3 House-Buying Tips to Maximize Your Home Equity
Buying a new home is exciting. You may be tempted to rush in and buy a house without fully considering its investment potential.
Thinking about ways in which to favor your home equity growth can make a big difference.
Home equity is an asset that can be accessed in the future to make big purchases and investments. You could use your home equity as a down-payment for another property, or to renovate your home, buy a car or invest in shares.
Ultimately, thinking about home equity from the start is important because high equity means better financial freedom for you.
What is home equity?
Home equity amounts to the difference between your home’s current value and the total amount owing on mortgages. For example, if your home is valued at $150K and you owe the bank $120K, then your equity position is $30K (or 20%).
As a prospective buyer, you can gain some home equity from the start by buying a home that is in a good equity position. For example, if you find a house that is valued at $300K, and is selling at $260K you will gain $40K in equity.
The higher your home equity, the higher your net worth. This money can be used for buying an investment property, consolidating debt or making big credit purchases. You can also use your home equity to apply for a low interest rate loan.
You can maximize your home equity by making a few smart choices when buying your home.
1. Buy a house in an up-and-coming neighborhood.
Up-and-coming neighborhoods are typically located between central downtown and middle-to-high income suburbs. People who live in these areas tend to progress to higher-paying jobs which results in overall income growth.
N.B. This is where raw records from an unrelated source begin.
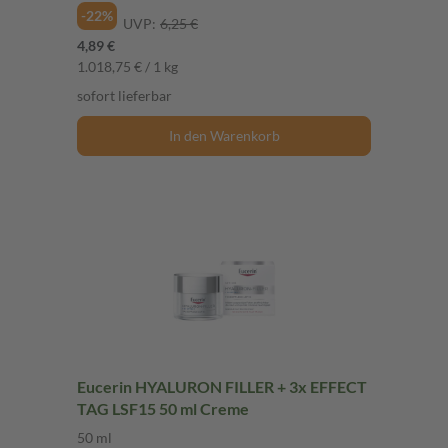
-22%
UVP:
6,25 €
4,89 €
1.018,75 € / 1 kg
sofort lieferbar
In den Warenkorb
Eucerin HYALURON FILLER + 3x EFFECT
TAG LSF15 50 ml Creme
50 ml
The value of homes in up-and-coming neighborhoods will increase over time as new shopping malls, parks, and other attractions are built. Your home equity will increase over time as a result of appreciation. This is an effortless way to drive-up your home equity.
2. Buy a home that needs some improvement.
By improving your home, you increase its market value. However, setting yourself up to do major renovations is costly as well as time-consuming. In order to be profitable, buy a house that needs minor improvements to increase its overall value - but without breaking the bank.
Look for a house that doesn’t need major plumbing or electrical reworking. Avoid buying property that would need you to add more than one room or one garage.
Some modest renovations include replacing kitchen countertops, investing in new appliances and repainting. There are many other aspects to potentially improve on.
3. Live in your new home for at least five years.
Moving is expensive, even without considering the down-payment of buying a second house. Staying in your new home for at least five years will work in your financial favor.
When you first start paying your mortgage the interest charged is high. Over time the interest will decrease and you will really start chipping about at the principal amount. When you start decreasing the principal amount, your home equity will grow.
And of course, moving is expensive as it can involve a lot of legal and admin fees. Staying put for a while will ensure that you at least break even.
Make a good deal for your future self by thinking strategically about home equity before you sign the dotted line. Doing so can set you up to make other investments which will work towards financial security for years to come.